There’s nothing sillier than expecting people to give you a great expression because you say, “Smile!” Especially children. If you want people to smile in your photograph then you need to do something worth smiling about. Here’s a technique I learned from Drake Busath and refined to fit my own style. You can use this verbatim and adapt it to fit your personality, too.

Discipline an object

Kids also get a thrill from seeing something ridiculous get into trouble. This one is also gold for getting dads and moms to smile. Parents are usually stressed when they come for pictures. There’s not a lot I can do about that, but I coach them every time saying, “I’ll take care of the kids’ expressions, but I need you two to keep looking at the camera no matter what I’m saying to the kids.
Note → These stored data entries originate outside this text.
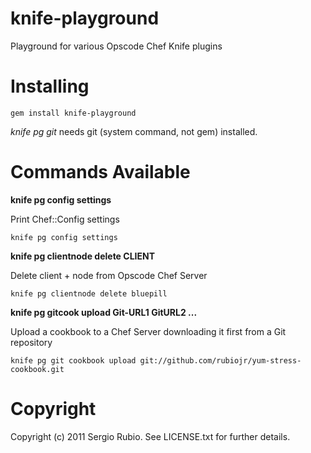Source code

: # knife-playground

Playground for various Opscode Chef Knife plugins

# Installing

    gem install knife-playground

*knife pg git* needs git (system command, not gem) installed.

# Commands Available

**knife pg config settings**

Print Chef::Config settings

    knife pg config settings

**knife pg clientnode delete CLIENT**

Delete client + node from Opscode Chef Server
    
    knife pg clientnode delete bluepill

**knife pg gitcook upload Git-URL1 GitURL2 ...**

Upload a cookbook to a Chef Server downloading it first from a Git repository

    knife pg git cookbook upload git://github.com/rubiojr/yum-stress-cookbook.git

# Copyright

Copyright (c) 2011 Sergio Rubio. See LICENSE.txt for
further details.

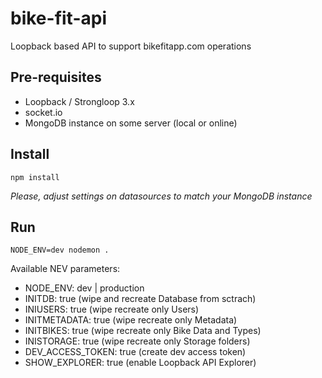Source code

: # bike-fit-api

Loopback based API to support bikefitapp.com operations

## Pre-requisites

- Loopback / Strongloop 3.x
- socket.io
- MongoDB instance on some server (local or online)

## Install

`npm install`

*Please, adjust settings on datasources to match your MongoDB instance*

## Run

`NODE_ENV=dev nodemon .`

Available NEV parameters:
  - NODE_ENV: dev | production
  - INITDB: true (wipe and recreate Database from sctrach)
  - INIUSERS: true (wipe recreate only Users)
  - INITMETADATA: true (wipe recreate only Metadata)
  - INITBIKES: true (wipe recreate only Bike Data and Types)
  - INISTORAGE: true (wipe recreate only Storage folders)
  - DEV_ACCESS_TOKEN: true (create dev access token)
  - SHOW_EXPLORER: true (enable Loopback API Explorer)
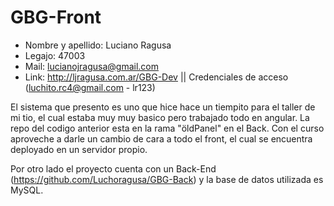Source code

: # GBG-Front

- Nombre y apellido: Luciano Ragusa
- Legajo: 47003
- Mail: lucianojragusa@gmail.com
- Link: http://ljragusa.com.ar/GBG-Dev || Credenciales de acceso (luchito.rc4@gmail.com - lr123)

El sistema que presento es uno que hice hace un tiempito para el taller de mi tio, el cual estaba muy muy basico pero trabajado todo en angular. 
La repo del codigo anterior esta en la rama "öldPanel" en el Back. Con el curso aproveche a darle un cambio de cara a todo el front, el cual se encuentra deployado en 
un servidor propio.

Por otro lado el proyecto cuenta con un Back-End (https://github.com/Luchoragusa/GBG-Back) y la base de datos utilizada es MySQL.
The best picture of the kids is always the one where dad is looking down at the kids, so please keep looking at me.” One more thing before the technique: as you do these things, you’ll find kids putting their hands in their mouths. I don’t know why, but they do. You’ll want to say, “Don’t put your fingers in your mouth,” but all they hear is “fingers in mouth” and they don’t move (but dad will now try to control their hands and it ruins everything). Instead say, “Please put your hand on your dad’s hand,” or, “Can you put your hand in your pocket?” Give them something specific to do and they’ll do it, and just tell them over and over again before each shot if necessary.

So, here’s the technique I learned from Drake Busath, who is probably the best portraitist I’ve ever seen. Kids love it when someone else gets into trouble, and they sit on the edge of their seats to watch this happen. Here’s the dialogue of what I do:

“Has anyone seen my keys? I’m always losing them …” Patting pockets and turning around in circles looking

“Ah! Here they are! John and Maddie, I need your help so I don’t lose these keys again, OK? I’m just going to set them right here on top of my head, and you tell me if they fall down. Will you do that?” Place car keys on top of head.

“OK, for this picture, I’d like you to–” tilt head so keys fall off, kids laugh and point, I look surprised and appalled.

Addressing keys, looking at them with scowling eyebrows, “Don’t you fall down again! You are embarrassing me! If you can’t behave, you won’t get any ice cream later!” Put keys back on head, kids are riveted, watching anxiously for the keys to get busted.

“Now, let’s make a picture. Maddie, will you please put your hand on your mom’s arm? Thanks. Ok …” keys fall off, kids laugh and point and keep smiling, I’m clicking away.

Wash and repeat. I just keep doing it over and over, clicking away each time. This works best if your camera is on a tripod (here’s the one I use) so you can just keep on clicking and not worry about framing or focusing. It works great with the kids, but you’ll be amazed at how well it engages with dads and moms, too. The kids are laughing, and the parents can’t help but anticipate the next fall of the keys.

If you’re a little more daring, this is a great time to poke at the parents a little and tie it more closely to the kids. You may have heard the parents using their specific language talking to the kids. I recently heard the parents telling each kid what “level” they were at and how close they were to earning something good. So, when I disciplined the keys, I said, “You’re at a level five right now, and you’re not going to get ice cream if this keeps up.” the kids loved it because they know exactly what that means and the parents laughed as well. Gauge the situation, but it’s a fun way to ease the tension.

Conclusion

When you need kids to do something besides what they’re doing, give them something else to do without drawing attention to what they are doing. Coach the parents to look at the camera. Use slapstick techniques to make kids laugh and you’ll make the best portraits a family has ever had, and even dad will have a good time doing it.